En otras palabras, aunque los israelitas habían disfrutado de abundancia en la
tierra de Canaán —para luego desobedecer la palabra de Dios y caer en el pecado
de adorar a dioses extranjeros—, Dios promete que, si se arrepienten y regresan
a Él, les concederá una abundancia aún mayor en esa misma tierra.
Nosotros
también debemos avanzar en oración, aferrándonos firmemente a estas promesas de
Dios. Las promesas que el Señor nos ha dado...» «Edificaré mi iglesia...» Así
como los 120 creyentes de la iglesia primitiva se reunieron y se dedicaron
fervientemente a la oración —aferrándose no solo a las palabras de Mateo 16:18,
sino también a la promesa de Hechos 1:8—, nosotros también debemos consagrarnos
de todo corazón a la oración. Si, en medio de este proceso, llegamos a pecar
contra Dios al negarnos a atender Su Palabra y desobedecerle, debemos
arrepentirnos y volver al Señor, aferrándonos a las promesas contenidas en los
versículos 14 y 16. Al hacerlo, Dios perdonará nuestros pecados y desviará
hacia nuestros enemigos la mano del castigo que estaba dirigida contra
nosotros. Además, Él estará con nosotros, derramando abundantes bendiciones
sobre nosotros.
Hubo
un tiempo en que toda nuestra familia se reunió en casa de mi hermano mayor
para un servicio de adoración. En aquella ocasión, Dios nos habló a través del
esposo de mi tía menor —quien es pastor—, compartiendo el mensaje de 1
Tesalonicenses 5:18. Inspirados por esa palabra, todos decidimos esforzarnos
por vivir dando gracias en toda circunstancia. Aunque mi cuarto tío, el pastor
Kim Chang-hyuk, padecía cáncer en ese momento, nos propusimos dar gracias a
Dios y, tras el servicio, nos unimos en una oración ferviente y audible por él.
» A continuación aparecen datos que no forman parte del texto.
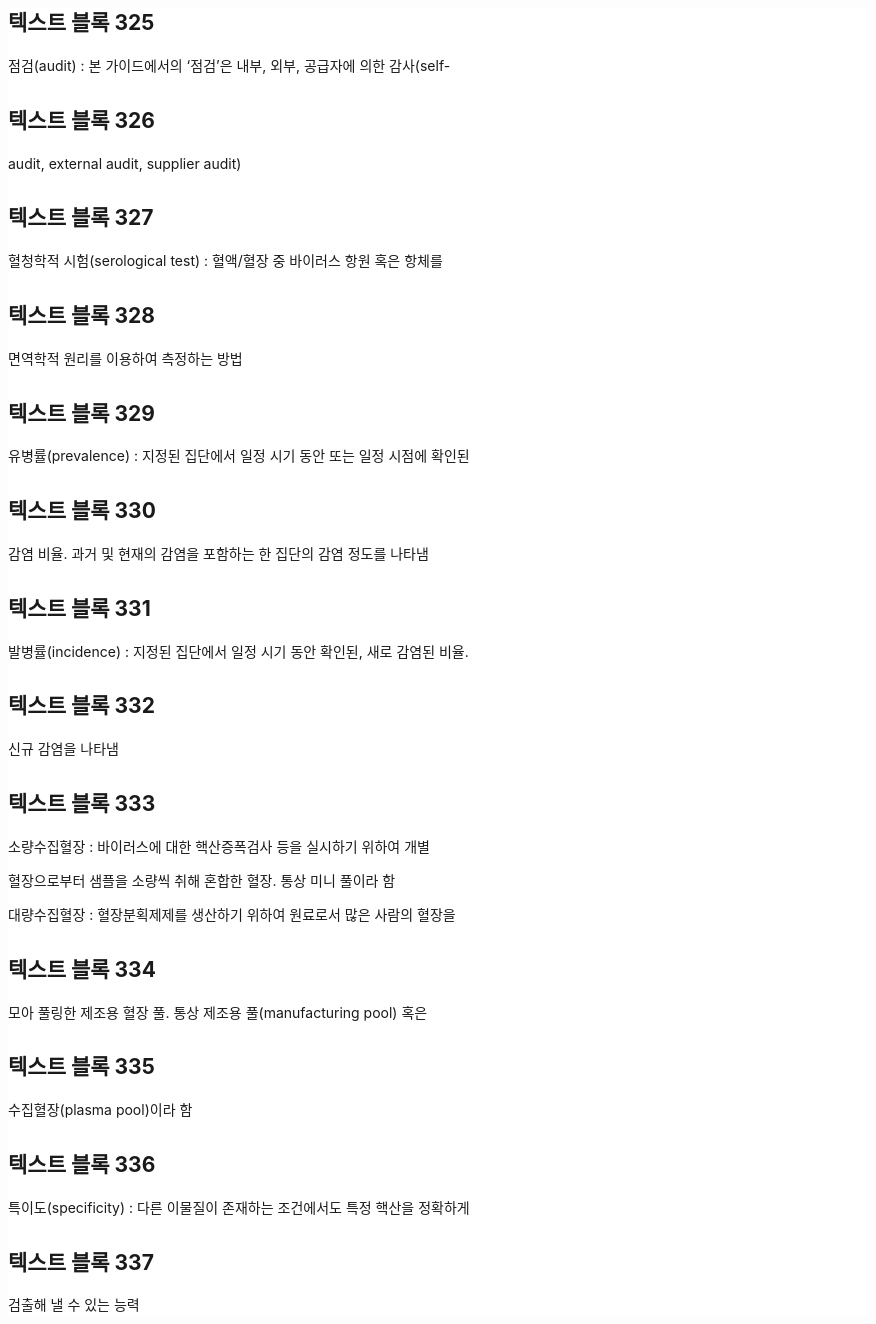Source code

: ## 텍스트 블록 325
점검(audit) : 본 가이드에서의 ‘점검’은 내부, 외부, 공급자에 의한 감사(self-

## 텍스트 블록 326
audit, external audit, supplier audit)

## 텍스트 블록 327
혈청학적 시험(serological test) : 혈액/혈장 중 바이러스 항원 혹은 항체를

## 텍스트 블록 328
면역학적 원리를 이용하여 측정하는 방법

## 텍스트 블록 329
유병률(prevalence) : 지정된 집단에서 일정 시기 동안 또는 일정 시점에 확인된

## 텍스트 블록 330
감염 비율. 과거 및 현재의 감염을 포함하는 한 집단의 감염 정도를 나타냄

## 텍스트 블록 331
발병률(incidence) : 지정된 집단에서 일정 시기 동안 확인된, 새로 감염된 비율.

## 텍스트 블록 332
신규 감염을 나타냄

## 텍스트 블록 333
소량수집혈장 : 바이러스에 대한 핵산증폭검사 등을 실시하기 위하여 개별

혈장으로부터 샘플을 소량씩 취해 혼합한 혈장. 통상 미니 풀이라 함

대량수집혈장 : 혈장분획제제를 생산하기 위하여 원료로서 많은 사람의 혈장을

## 텍스트 블록 334
모아 풀링한 제조용 혈장 풀. 통상 제조용 풀(manufacturing pool) 혹은

## 텍스트 블록 335
수집혈장(plasma pool)이라 함

## 텍스트 블록 336
특이도(specificity) : 다른 이물질이 존재하는 조건에서도 특정 핵산을 정확하게

## 텍스트 블록 337
검출해 낼 수 있는 능력
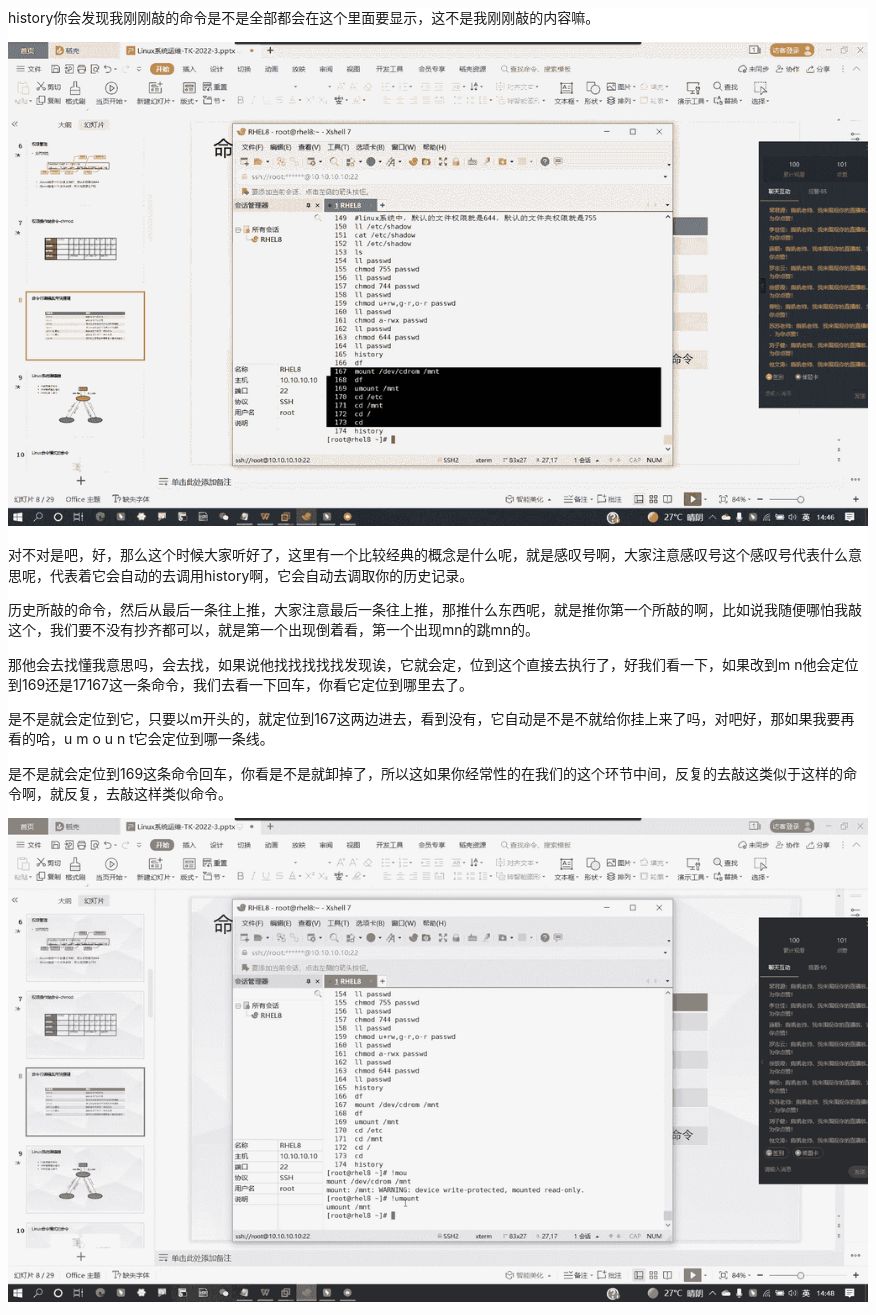 history你会发现我刚刚敲的命令是不是全部都会在这个里面要显示，这不是我刚刚敲的内容嘛。

![](img/61b279fa07d2176a52ca7724d0a534a7_40.png)

对不对是吧，好，那么这个时候大家听好了，这里有一个比较经典的概念是什么呢，就是感叹号啊，大家注意感叹号这个感叹号代表什么意思呢，代表着它会自动的去调用history啊，它会自动去调取你的历史记录。

历史所敲的命令，然后从最后一条往上推，大家注意最后一条往上推，那推什么东西呢，就是推你第一个所敲的啊，比如说我随便哪怕我敲这个，我们要不没有抄齐都可以，就是第一个出现倒着看，第一个出现mn的跳mn的。

那他会去找懂我意思吗，会去找，如果说他找找找找找发现诶，它就会定，位到这个直接去执行了，好我们看一下，如果改到m n他会定位到169还是17167这一条命令，我们去看一下回车，你看它定位到哪里去了。

是不是就会定位到它，只要以m开头的，就定位到167这两边进去，看到没有，它自动是不是不就给你挂上来了吗，对吧好，那如果我要再看的哈，u m o u n t它会定位到哪一条线。

是不是就会定位到169这条命令回车，你看是不是就卸掉了，所以这如果你经常性的在我们的这个环节中间，反复的去敲这类似于这样的命令啊，就反复，去敲这样类似命令。



![](img/61b279fa07d2176a52ca7724d0a534a7_42.png)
También decidimos organizar un ayuno familiar por turnos y comenzamos a
llevarlo a la práctica. Antes de despedirnos, el pastor Kim Chang-hyuk —que
había estado descansando en cama— salió a la sala y cantó alabanzas a Dios en
presencia de nuestra familia. Cantó la primera estrofa y el coro de su himno
favorito, "Cuán grande es Él" (Himno n.º 40). Al ver al pastor y a
los miembros de nuestra familia —a pesar del sufrimiento físico de él— alabando
a Dios, orando juntos y obedeciendo el mandato de dar gracias en todo,
comprendí que eso era precisamente lo que Dios quería para nuestra familia...
Sentí que esa era la imagen que Tú buscabas.